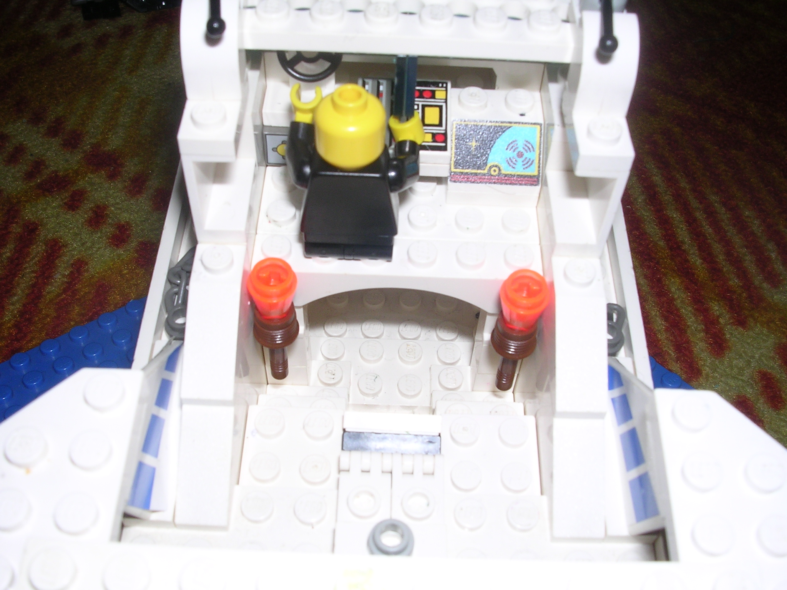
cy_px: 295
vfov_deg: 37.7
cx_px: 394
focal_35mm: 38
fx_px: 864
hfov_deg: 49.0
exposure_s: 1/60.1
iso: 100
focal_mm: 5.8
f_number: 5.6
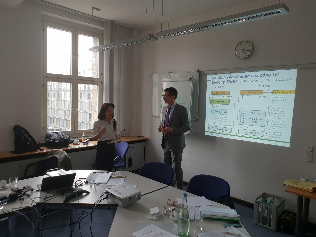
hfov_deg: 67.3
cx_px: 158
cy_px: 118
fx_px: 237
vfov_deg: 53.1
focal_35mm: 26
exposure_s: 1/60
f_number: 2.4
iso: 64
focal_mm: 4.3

........

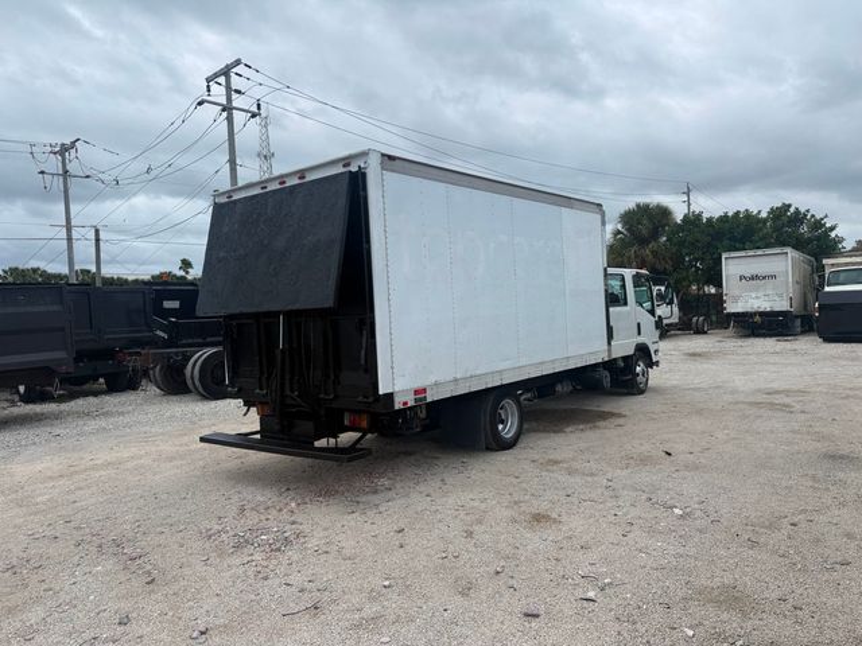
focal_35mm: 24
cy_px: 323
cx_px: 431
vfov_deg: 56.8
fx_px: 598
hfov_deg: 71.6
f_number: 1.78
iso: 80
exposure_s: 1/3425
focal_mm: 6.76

........

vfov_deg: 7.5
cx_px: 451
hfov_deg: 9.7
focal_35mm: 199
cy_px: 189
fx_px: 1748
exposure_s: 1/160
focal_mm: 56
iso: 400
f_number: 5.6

........

* **What this task involves**
Return exactly the lines above, from the one with "exposure_s: 1/60.1" up to and including the one with "focal_mm: 4.3", and include no pictures.

* **Written answer**
exposure_s: 1/60.1
iso: 100
focal_mm: 5.8
f_number: 5.6
hfov_deg: 67.3
cx_px: 158
cy_px: 118
fx_px: 237
vfov_deg: 53.1
focal_35mm: 26
exposure_s: 1/60
f_number: 2.4
iso: 64
focal_mm: 4.3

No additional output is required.